▸ Brief
Report each line of the listing below that holds "variables".

The data Block Start

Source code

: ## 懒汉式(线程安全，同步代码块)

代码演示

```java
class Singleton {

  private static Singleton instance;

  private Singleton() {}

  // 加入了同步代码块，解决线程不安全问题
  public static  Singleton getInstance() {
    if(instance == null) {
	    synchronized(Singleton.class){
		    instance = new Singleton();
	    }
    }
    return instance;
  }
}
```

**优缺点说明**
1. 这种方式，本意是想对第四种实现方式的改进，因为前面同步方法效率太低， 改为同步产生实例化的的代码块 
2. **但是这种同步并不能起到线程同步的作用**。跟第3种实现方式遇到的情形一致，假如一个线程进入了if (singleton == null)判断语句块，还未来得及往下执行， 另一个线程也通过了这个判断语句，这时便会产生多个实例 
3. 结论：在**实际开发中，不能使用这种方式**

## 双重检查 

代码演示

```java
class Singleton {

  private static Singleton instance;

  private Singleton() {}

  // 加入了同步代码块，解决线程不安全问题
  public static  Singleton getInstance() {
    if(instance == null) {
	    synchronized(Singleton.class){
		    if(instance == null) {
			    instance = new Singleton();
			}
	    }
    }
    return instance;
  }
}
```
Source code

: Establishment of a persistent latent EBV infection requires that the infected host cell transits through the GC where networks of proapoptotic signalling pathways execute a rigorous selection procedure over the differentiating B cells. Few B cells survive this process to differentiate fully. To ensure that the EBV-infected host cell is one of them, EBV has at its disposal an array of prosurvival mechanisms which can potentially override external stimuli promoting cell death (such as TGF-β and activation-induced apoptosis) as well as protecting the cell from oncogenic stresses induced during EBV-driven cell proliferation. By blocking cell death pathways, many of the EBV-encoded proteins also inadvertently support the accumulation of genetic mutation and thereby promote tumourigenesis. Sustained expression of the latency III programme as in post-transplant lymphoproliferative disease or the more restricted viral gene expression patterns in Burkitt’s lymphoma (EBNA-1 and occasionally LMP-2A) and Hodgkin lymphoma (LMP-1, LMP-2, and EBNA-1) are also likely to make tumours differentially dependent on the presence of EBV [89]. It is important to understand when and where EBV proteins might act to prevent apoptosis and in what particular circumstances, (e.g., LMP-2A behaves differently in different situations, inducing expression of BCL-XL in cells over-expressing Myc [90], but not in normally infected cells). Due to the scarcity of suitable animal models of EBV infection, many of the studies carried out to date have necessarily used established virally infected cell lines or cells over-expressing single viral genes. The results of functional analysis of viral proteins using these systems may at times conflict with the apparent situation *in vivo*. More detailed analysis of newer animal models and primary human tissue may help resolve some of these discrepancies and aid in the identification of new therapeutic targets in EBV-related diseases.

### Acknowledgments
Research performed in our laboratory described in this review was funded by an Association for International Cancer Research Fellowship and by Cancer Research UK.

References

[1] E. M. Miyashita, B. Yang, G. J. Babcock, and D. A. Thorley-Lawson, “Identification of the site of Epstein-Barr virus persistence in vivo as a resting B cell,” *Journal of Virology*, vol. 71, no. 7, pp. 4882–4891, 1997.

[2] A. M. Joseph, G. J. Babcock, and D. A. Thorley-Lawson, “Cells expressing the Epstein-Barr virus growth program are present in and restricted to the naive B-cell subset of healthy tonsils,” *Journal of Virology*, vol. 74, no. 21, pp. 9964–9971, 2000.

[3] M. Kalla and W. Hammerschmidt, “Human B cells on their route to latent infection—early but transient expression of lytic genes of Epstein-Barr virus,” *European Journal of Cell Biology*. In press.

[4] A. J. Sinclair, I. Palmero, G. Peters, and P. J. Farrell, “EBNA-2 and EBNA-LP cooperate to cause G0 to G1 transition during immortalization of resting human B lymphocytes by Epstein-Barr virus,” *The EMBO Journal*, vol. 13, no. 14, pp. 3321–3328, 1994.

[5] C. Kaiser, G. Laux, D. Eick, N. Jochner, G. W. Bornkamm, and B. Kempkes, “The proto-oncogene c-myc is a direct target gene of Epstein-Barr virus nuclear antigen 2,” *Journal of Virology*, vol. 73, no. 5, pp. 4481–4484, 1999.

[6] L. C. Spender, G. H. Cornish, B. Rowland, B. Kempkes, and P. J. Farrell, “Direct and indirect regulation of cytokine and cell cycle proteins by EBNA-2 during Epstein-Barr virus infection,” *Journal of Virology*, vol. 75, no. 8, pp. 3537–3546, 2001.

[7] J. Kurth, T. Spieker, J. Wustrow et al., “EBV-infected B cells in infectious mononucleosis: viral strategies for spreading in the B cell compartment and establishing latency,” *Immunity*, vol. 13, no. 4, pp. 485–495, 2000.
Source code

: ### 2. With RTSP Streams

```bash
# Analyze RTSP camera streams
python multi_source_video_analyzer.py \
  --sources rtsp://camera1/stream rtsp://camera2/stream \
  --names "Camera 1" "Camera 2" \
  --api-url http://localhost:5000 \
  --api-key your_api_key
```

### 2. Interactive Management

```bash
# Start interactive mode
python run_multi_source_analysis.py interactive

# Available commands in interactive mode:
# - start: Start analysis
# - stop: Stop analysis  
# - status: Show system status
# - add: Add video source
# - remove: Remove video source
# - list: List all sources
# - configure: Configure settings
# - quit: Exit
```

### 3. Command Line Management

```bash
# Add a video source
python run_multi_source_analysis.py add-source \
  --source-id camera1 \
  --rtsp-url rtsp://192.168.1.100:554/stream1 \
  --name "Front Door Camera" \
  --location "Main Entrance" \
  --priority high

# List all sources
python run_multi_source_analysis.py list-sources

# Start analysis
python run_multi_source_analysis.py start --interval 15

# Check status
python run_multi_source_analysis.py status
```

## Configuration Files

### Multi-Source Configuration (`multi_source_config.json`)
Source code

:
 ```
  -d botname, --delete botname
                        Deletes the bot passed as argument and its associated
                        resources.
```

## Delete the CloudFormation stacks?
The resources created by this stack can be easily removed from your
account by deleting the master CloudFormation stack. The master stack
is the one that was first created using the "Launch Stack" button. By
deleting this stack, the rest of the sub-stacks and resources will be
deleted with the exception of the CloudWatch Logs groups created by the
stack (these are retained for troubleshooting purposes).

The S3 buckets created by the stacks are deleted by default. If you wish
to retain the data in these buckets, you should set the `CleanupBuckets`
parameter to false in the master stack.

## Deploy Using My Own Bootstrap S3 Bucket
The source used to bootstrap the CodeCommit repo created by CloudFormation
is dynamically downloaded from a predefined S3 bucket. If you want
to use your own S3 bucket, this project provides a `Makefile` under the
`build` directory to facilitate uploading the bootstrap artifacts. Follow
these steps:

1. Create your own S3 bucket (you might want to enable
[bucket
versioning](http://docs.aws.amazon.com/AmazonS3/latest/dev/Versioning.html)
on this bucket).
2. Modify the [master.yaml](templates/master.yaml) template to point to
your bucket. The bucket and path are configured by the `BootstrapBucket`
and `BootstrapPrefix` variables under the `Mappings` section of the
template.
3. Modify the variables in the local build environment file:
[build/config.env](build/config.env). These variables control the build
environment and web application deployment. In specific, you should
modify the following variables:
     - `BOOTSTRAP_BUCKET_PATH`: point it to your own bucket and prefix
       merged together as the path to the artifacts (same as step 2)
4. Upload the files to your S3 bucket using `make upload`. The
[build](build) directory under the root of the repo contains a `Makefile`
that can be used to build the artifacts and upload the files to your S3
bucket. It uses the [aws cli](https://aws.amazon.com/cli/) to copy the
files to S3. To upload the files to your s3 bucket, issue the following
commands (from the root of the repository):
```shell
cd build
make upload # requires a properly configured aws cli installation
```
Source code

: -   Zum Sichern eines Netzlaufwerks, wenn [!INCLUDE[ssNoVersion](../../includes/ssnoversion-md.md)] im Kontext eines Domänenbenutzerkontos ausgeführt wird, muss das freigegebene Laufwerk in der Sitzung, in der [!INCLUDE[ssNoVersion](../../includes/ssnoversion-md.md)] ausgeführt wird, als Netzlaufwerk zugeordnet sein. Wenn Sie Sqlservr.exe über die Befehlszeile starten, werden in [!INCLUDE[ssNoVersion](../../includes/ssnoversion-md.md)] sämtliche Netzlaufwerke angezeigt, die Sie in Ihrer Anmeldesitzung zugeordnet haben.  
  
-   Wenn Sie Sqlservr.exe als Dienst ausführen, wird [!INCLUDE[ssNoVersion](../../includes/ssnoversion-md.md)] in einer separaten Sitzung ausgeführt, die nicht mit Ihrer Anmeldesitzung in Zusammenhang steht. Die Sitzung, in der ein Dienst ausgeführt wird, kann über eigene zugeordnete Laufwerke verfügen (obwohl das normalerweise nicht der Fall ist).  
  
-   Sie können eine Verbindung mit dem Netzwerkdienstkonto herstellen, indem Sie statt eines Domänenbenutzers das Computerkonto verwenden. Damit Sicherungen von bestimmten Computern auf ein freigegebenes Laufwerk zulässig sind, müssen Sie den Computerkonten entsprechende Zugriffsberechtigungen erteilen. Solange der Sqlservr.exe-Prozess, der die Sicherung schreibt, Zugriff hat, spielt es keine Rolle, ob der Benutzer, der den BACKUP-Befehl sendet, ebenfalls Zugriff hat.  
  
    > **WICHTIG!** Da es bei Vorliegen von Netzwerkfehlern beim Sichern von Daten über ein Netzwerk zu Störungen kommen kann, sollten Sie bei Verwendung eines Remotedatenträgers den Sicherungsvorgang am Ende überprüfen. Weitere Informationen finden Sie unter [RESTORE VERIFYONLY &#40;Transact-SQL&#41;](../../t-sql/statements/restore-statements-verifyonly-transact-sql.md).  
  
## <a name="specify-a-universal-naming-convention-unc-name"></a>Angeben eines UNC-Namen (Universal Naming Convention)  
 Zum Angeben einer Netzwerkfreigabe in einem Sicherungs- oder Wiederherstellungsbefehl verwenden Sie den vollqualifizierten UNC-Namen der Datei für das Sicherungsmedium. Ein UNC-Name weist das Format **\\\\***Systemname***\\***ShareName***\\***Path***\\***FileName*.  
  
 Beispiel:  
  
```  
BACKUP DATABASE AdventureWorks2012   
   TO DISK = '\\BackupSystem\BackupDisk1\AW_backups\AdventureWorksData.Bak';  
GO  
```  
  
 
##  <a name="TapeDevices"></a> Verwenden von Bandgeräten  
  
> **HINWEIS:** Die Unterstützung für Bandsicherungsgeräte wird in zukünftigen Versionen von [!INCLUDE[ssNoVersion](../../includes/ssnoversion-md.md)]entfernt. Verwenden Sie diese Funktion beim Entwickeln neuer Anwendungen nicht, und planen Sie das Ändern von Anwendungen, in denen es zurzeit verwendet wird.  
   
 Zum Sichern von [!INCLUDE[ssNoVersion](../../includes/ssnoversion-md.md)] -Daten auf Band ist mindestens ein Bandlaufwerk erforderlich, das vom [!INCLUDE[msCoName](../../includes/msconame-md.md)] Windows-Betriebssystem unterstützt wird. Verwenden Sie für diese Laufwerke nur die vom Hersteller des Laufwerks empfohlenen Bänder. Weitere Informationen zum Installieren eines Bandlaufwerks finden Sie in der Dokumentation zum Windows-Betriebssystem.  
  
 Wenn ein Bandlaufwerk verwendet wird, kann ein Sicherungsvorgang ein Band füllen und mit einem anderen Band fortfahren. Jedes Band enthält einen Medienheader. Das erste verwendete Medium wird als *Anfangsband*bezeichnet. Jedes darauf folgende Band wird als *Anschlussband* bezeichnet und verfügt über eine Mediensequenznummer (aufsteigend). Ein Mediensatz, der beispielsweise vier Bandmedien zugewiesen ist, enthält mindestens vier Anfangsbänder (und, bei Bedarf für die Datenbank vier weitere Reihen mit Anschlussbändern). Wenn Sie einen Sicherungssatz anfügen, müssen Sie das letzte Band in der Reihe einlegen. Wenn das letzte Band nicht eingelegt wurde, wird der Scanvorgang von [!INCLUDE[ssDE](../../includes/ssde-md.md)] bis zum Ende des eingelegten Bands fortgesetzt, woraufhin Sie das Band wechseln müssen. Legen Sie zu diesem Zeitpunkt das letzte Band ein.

The data Block End

▸ Answer to this exercise
and `BootstrapPrefix` variables under the `Mappings` section of the
3. Modify the variables in the local build environment file:
[build/config.env](build/config.env). These variables control the build
modify the following variables:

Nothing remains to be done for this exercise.